**TASK GOAL:**
Reproduce verbatim the lines below, from the line containing "#### Essential Websites" through the final line, with both included.

Document images with their source code
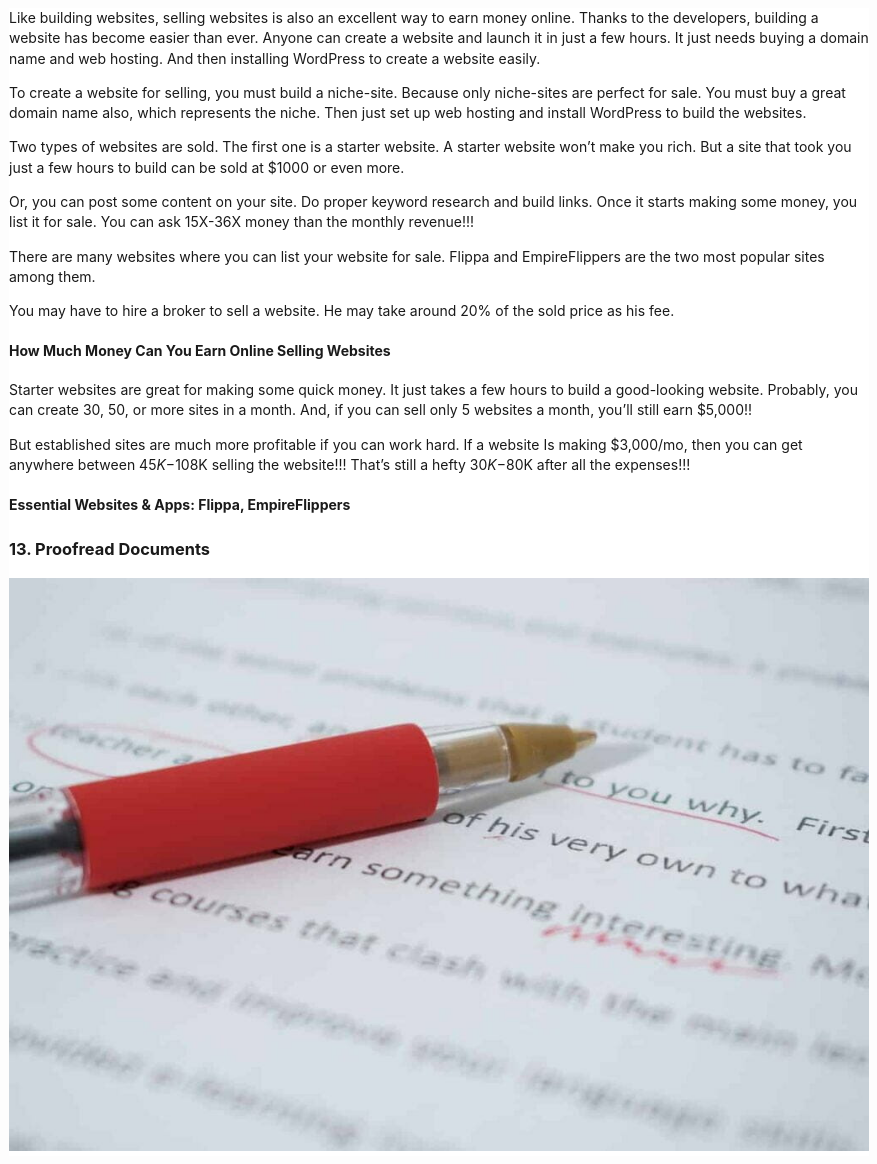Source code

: Like building websites, selling websites is also an excellent way to earn money online. Thanks to the developers, building a website has become easier than ever. Anyone can create a website and launch it in just a few hours. It just needs buying a domain name and web hosting. And then installing WordPress to create a website easily.

To create a website for selling, you must build a niche-site. Because only niche-sites are perfect for sale. You must buy a great domain name also, which represents the niche. Then just set up web hosting and install WordPress to build the websites.

Two types of websites are sold. The first one is a starter website. A starter website won’t make you rich. But a site that took you just a few hours to build can be sold at $1000 or even more.

Or, you can post some content on your site. Do proper keyword research and build links. Once it starts making some money, you list it for sale. You can ask 15X-36X money than the monthly revenue!!!

There are many websites where you can list your website for sale. Flippa and EmpireFlippers are the two most popular sites among them.

You may have to hire a broker to sell a website. He may take around 20% of the sold price as his fee.

#### How Much Money Can You Earn Online Selling Websites

Starter websites are great for making some quick money. It just takes a few hours to build a good-looking website. Probably, you can create 30, 50, or more sites in a month. And, if you can sell only 5 websites a month, you’ll still earn $5,000!!

But established sites are much more profitable if you can work hard. If a website Is making $3,000/mo, then you can get anywhere between $45K-$108K selling the website!!! That’s still a hefty $30K-$80K after all the expenses!!!

#### Essential Websites & Apps: Flippa, EmpireFlippers

### 13\. Proofread Documents

![](./images/image-4-1024x682.jpeg)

**SOLUTION FOR THIS TASK:**
#### Essential Websites & Apps: Flippa, EmpireFlippers

### 13\. Proofread Documents

![](./images/image-4-1024x682.jpeg)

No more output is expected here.